[Page-level text extractions]
[Start of Attachment]

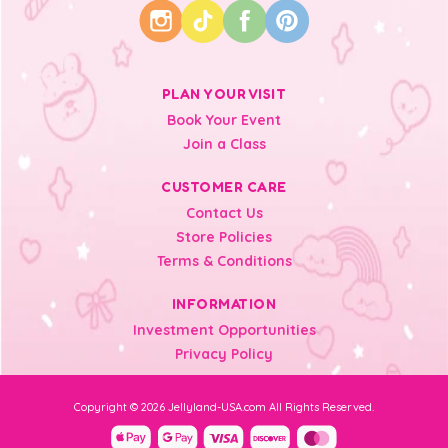
PLAN YOUR VISIT
Book Your Event
Join a Class
CUSTOMER CARE
Contact Us
Store Policies
Terms & Conditions
INFORMATION
Investment Opportunities
Privacy Policy
Copyright © 2026 Jellyland-USA.com All Rights Reserved.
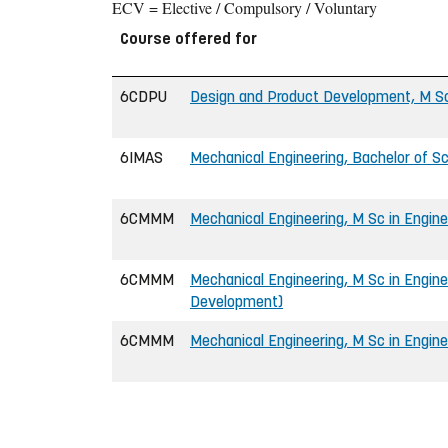
ECV = Elective / Compulsory / Voluntary
Course offered for
6CDPU
Design and Product Development, M Sc
6IMAS
Mechanical Engineering, Bachelor of Sc
6CMMM
Mechanical Engineering, M Sc in Engine
6CMMM
Mechanical Engineering, M Sc in Engine
Development)
6CMMM
Mechanical Engineering, M Sc in Engine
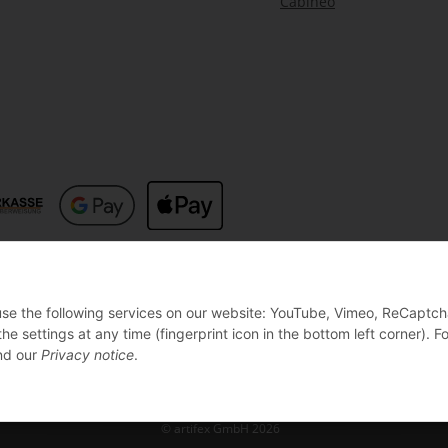
Cabineo
 use the following services on our website: YouTube, Vimeo, ReCaptch
settings at any time (fingerprint icon in the bottom left corner). Fo
d our
Privacy notice
.
© artifex GmbH 2026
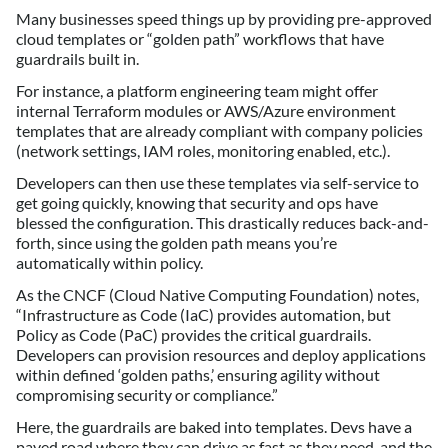
Many businesses speed things up by providing pre-approved
cloud templates or “golden path” workflows that have
guardrails built in.
For instance, a platform engineering team might offer
internal Terraform modules or AWS/Azure environment
templates that are already compliant with company policies
(network settings, IAM roles, monitoring enabled, etc.).
Developers can then use these templates via self-service to
get going quickly, knowing that security and ops have
blessed the configuration. This drastically reduces back-and-
forth, since using the golden path means you’re
automatically within policy.
As the CNCF (Cloud Native Computing Foundation) notes,
“Infrastructure as Code (IaC) provides automation, but
Policy as Code (PaC) provides the critical guardrails.
Developers can provision resources and deploy applications
within defined ‘golden paths,’ ensuring agility without
compromising security or compliance.”
Here, the guardrails are baked into templates. Devs have a
paved road where they can drive as fast as they need, and the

[End of Attachment]

→ WHAT NEEDS TO BE DONE
When copying the entries, drop the images and keep every line exact.

→ REPLY TO THE TASK
PLAN YOUR VISIT
Book Your Event
Join a Class
CUSTOMER CARE
Contact Us
Store Policies
Terms & Conditions
INFORMATION
Investment Opportunities
Privacy Policy
Copyright © 2026 Jellyland-USA.com All Rights Reserved.
ECV = Elective / Compulsory / Voluntary
Course offered for
6CDPU
Design and Product Development, M Sc
6IMAS
Mechanical Engineering, Bachelor of Sc
6CMMM
Mechanical Engineering, M Sc in Engine
6CMMM
Mechanical Engineering, M Sc in Engine
Development)
6CMMM
Mechanical Engineering, M Sc in Engine
Cabineo
 use the following services on our website: YouTube, Vimeo, ReCaptch
settings at any time (fingerprint icon in the bottom left corner). Fo
d our
Privacy notice
.
© artifex GmbH 2026
Many businesses speed things up by providing pre-approved
cloud templates or “golden path” workflows that have
guardrails built in.
For instance, a platform engineering team might offer
internal Terraform modules or AWS/Azure environment
templates that are already compliant with company policies
(network settings, IAM roles, monitoring enabled, etc.).
Developers can then use these templates via self-service to
get going quickly, knowing that security and ops have
blessed the configuration. This drastically reduces back-and-
forth, since using the golden path means you’re
automatically within policy.
As the CNCF (Cloud Native Computing Foundation) notes,
“Infrastructure as Code (IaC) provides automation, but
Policy as Code (PaC) provides the critical guardrails.
Developers can provision resources and deploy applications
within defined ‘golden paths,’ ensuring agility without
compromising security or compliance.”
Here, the guardrails are baked into templates. Devs have a
paved road where they can drive as fast as they need, and the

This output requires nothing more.